If you have ever been hurt by someone who called themselves a Christian, I am sorry.
If you have not experienced the radical love that all Christians were called to give, I am sorry.
If you have found yourself in a place where there is only darkness, and Christians only brought you down, I am sorry.
Our first and greatest commandment, given to us by Jesus Christ himself, was from Matthew 22:37-38, to the love the Lord our God with everything that we have. Our second greatest commandment was to love our neighbors as we love ourselves, Matthew 22:39-40. Is it not meaningful that directly after the commandment to love our Father, Jesus tells us to love our neighbors, to love radically and without conditions? Is it not meaningful that we are also called to love our enemies despite our persecution?
We are called to be the salt and light of the world (Matthew 5:13-16). We are called to lead others closer to Jesus by showing them the love that He showed us, but if we approach people we deem “unworthy” and label them “sinners” without showing the Gospel love that we are meant to spread, are we not endangering our mission? Are we not driving people away because instead, we are taking God’s sacrificial, unconditional love, and making it into something legalistic and conditional? It is so easy for us Christians to immediately judge someone based on the precedent of what a Christian is supposed to be, but we are rarely ever close to what that standard holds. In fact, the precedent of a Christian is Jesus Christ Himself, and we are NEVER the person that He was when he walked this earth. All we can do is strive to be like Him, and the first step in achieving this is to love radically.

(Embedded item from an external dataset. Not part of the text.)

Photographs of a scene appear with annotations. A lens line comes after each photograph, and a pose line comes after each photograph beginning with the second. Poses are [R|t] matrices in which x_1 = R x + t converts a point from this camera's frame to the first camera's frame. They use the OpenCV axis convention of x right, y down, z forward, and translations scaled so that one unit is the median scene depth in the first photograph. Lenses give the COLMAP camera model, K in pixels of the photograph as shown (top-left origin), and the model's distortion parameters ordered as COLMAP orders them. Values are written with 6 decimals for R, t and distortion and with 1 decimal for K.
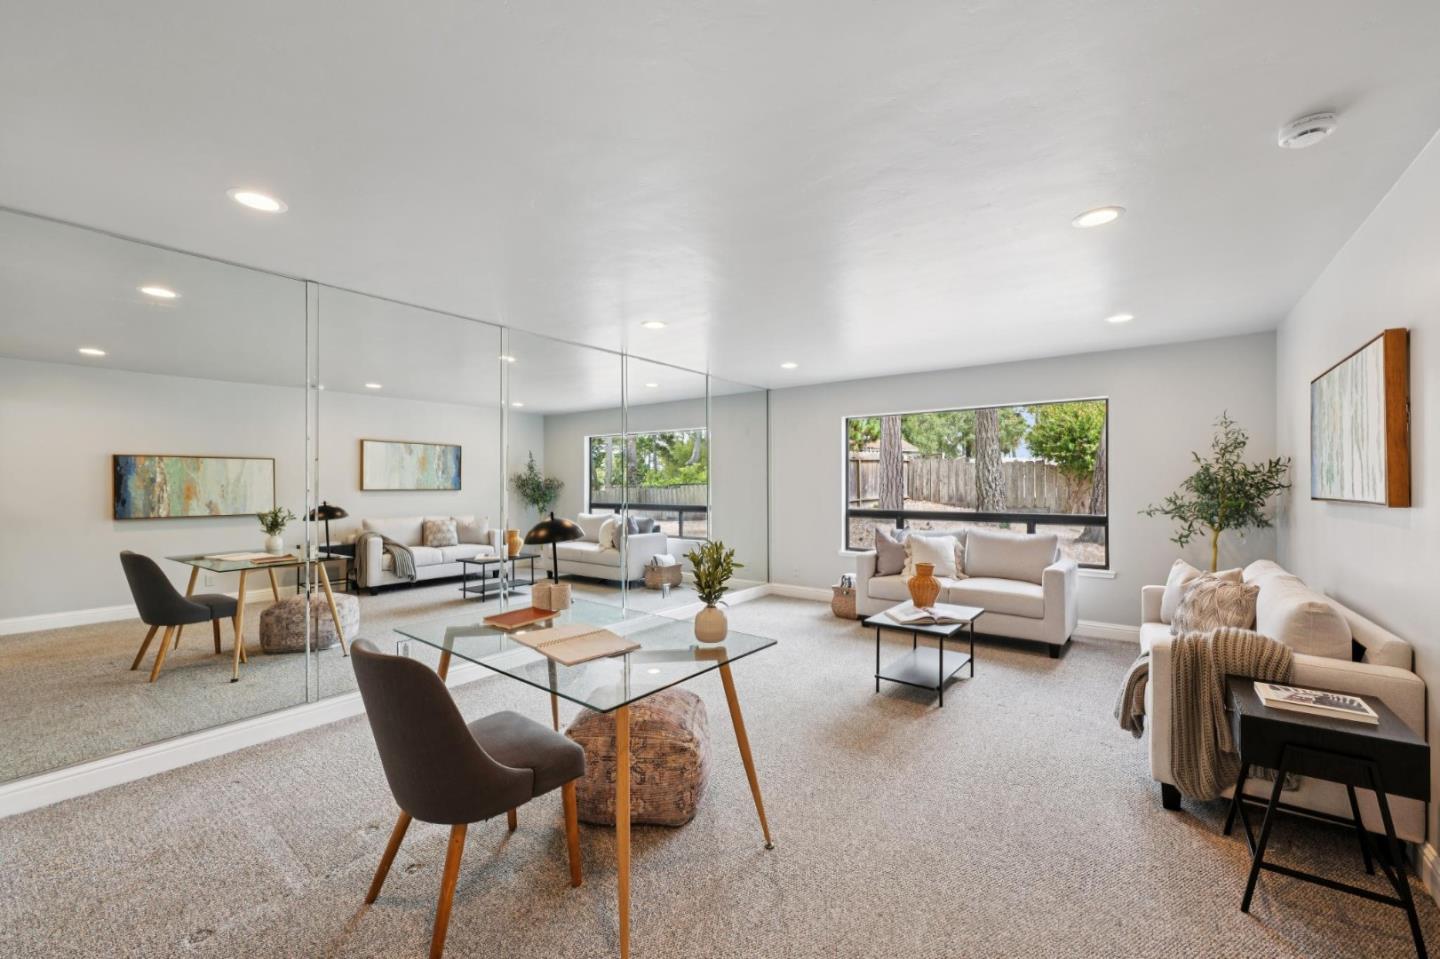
lens RADIAL K [[572.3, 0, 722.6], [0, 572.3, 483.3], [0, 0, 1]] dist [0.004909, -0.001246]
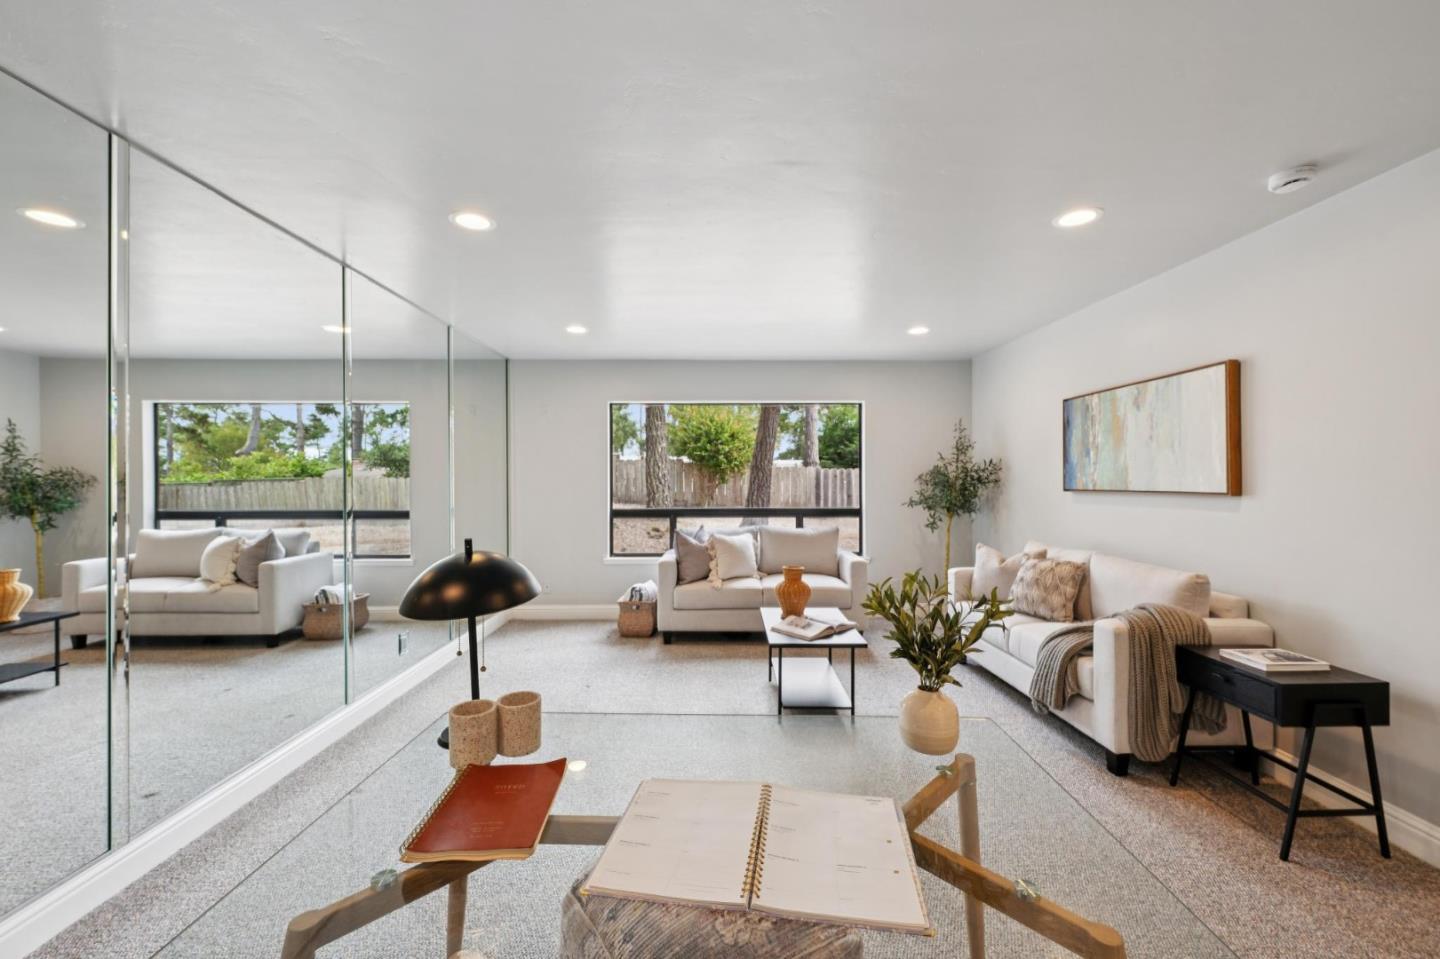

It is never our place to condemn and judge someone based on the sins that they have committed. We are called to reconcile with the negative, not point fingers and inflate their sins. We are always so good at painting ourselves to seem beautiful because we feel that we deserve our beauty, when in fact, the entire basis of the Gospel is that we did not deserve our beauty. It is through Grace, and through Grace alone that we are able to call ourselves Christians. It is through Love (capital L) that we were forgiven of the one thing within us that we feel is unforgivable. But where is the outward gratitude? Where is the action that is required once we receive this Good News?
The truth of the matter is, we as Christians understand in our own little bubble that we have this amazing gift––the gift of eternal forgiveness and Gracious Love. We take these gifts to ourselves, and we never want to release it to the world because we feel like no one else will understand. We are called to be reflections of Jesus Christ, yet we point fingers and leave people out of the Gospel (or translated from the Greek, “Good News”). Jesus hung out with PROSTITUTES! We can’t even bring ourselves to hang out with someone who drank alcohol ONE TIME. Why do we feel that we are better than Jesus Himself where we do not want to stoop to His level to be with murderers and thieves?
I love you. God loves you. We want to love you, we’re just bad at it. I promise that we are not usually judgemental because we know ourselves that without God’s forgiveness, a lot of us would not be on this earth today. If you have been hurt by me, I am sorry. If I failed to show you the Love that God so graciously showed to me, I am sorry. The truth is, I have such Good News in my heart, and I want to share it with you. I am just afraid that I will be judged too, and it’s easier to hang with a Christian crowd, with people that understand me. But I know my sheltered bubble will pop one day, and I will have to speak with people that do not know this Love. I am sorry that we as a community have failed to love radically and unconditionally. We welcome you and want to do life with you. Please give us one more chance to shine a light on the Truth that holds us steady in our lives.